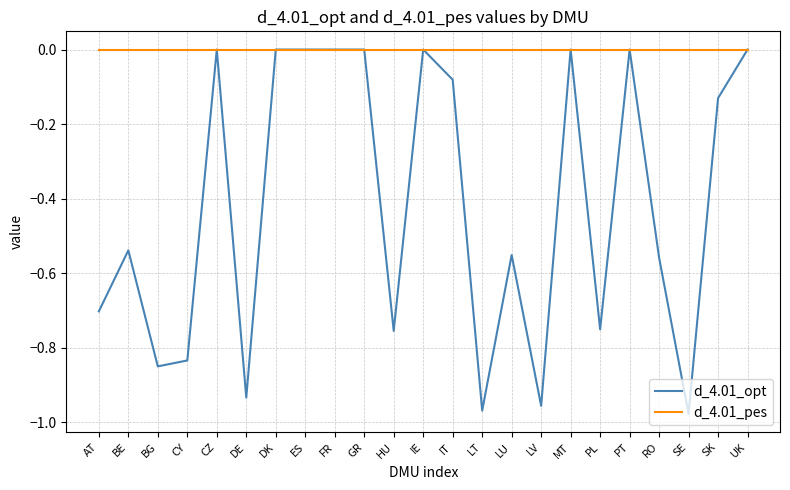

Which series has the largest total across all categories?

d_4.01_pes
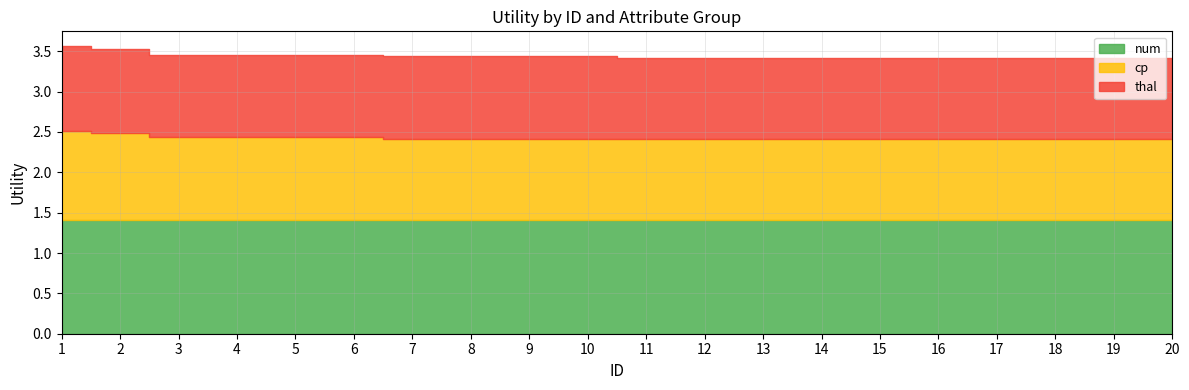

The value of cp at 6 is 1.0. True or false?

True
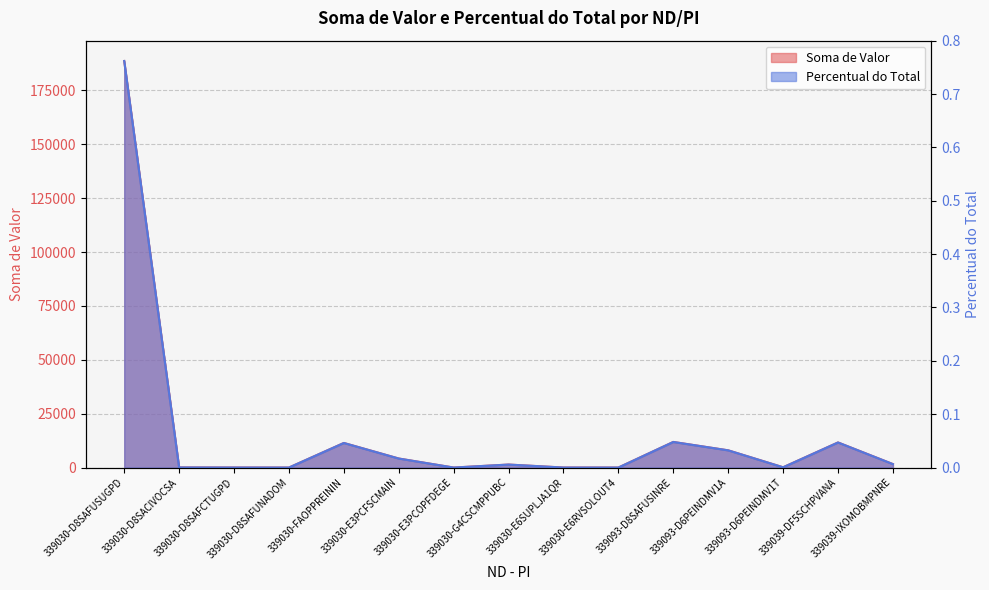

How many data points in Soma de Valor are above 1389?

8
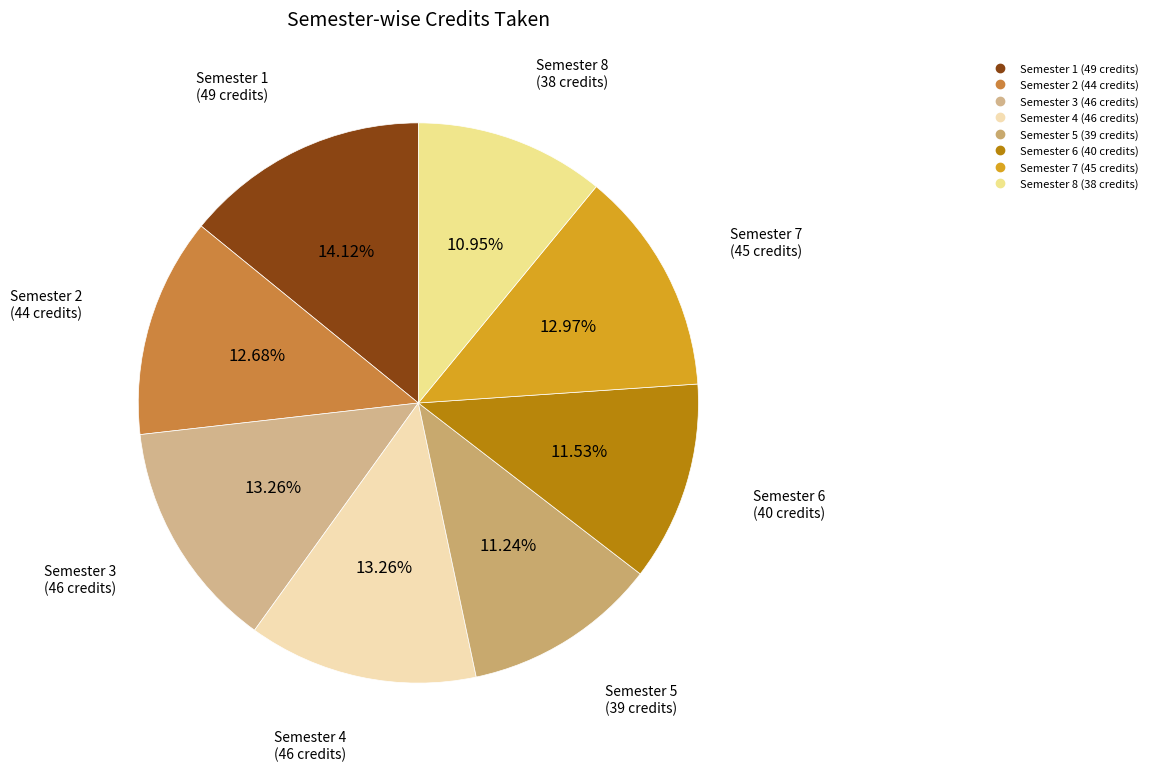

What portion of the pie excludes Semester 5?

88.8%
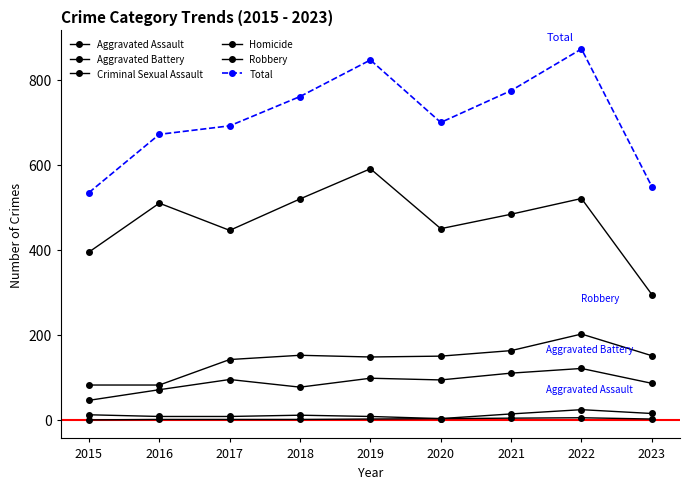

Which category has the lowest value across all series?

2015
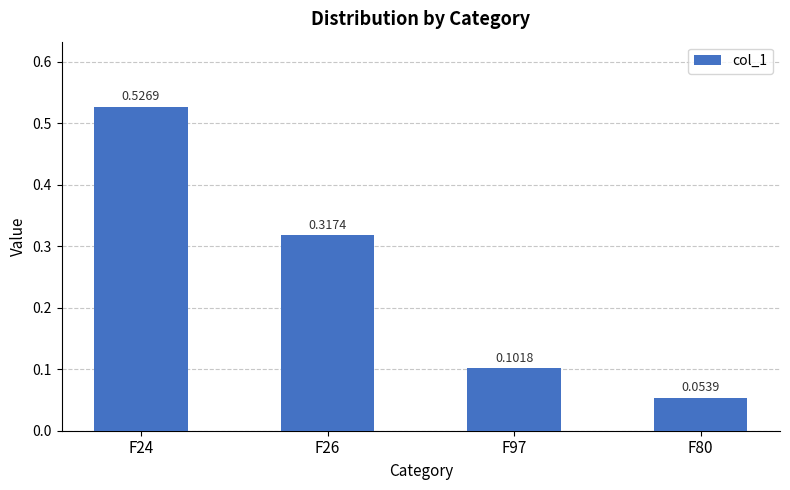

What is the label of the 4th bar from the left?

F80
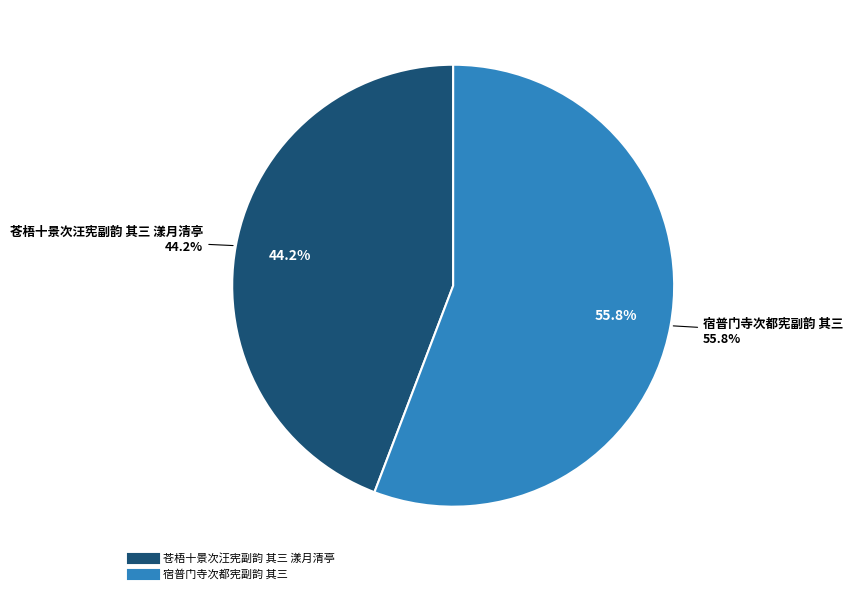

What is the total percentage of 宿普门寺次都宪副韵 其三 and 苍梧十景次汪宪副韵 其三 漾月清亭?

100.0%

* [PROBLEM REQUIREMENTS]: Please repeat these lines with "series" switched to "group" everywhere it appears and everything else unchanged. Leave out the pictures.

* [OUTPUT OF THE TASK]:
Which group has the largest total across all categories?

d_4.01_pes

The value of cp at 6 is 1.0. True or false?

True

How many data points in Soma de Valor are above 1389?

8

What portion of the pie excludes Semester 5?

88.8%

Which category has the lowest value across all group?

2015

What is the label of the 4th bar from the left?

F80

What is the total percentage of 宿普门寺次都宪副韵 其三 and 苍梧十景次汪宪副韵 其三 漾月清亭?

100.0%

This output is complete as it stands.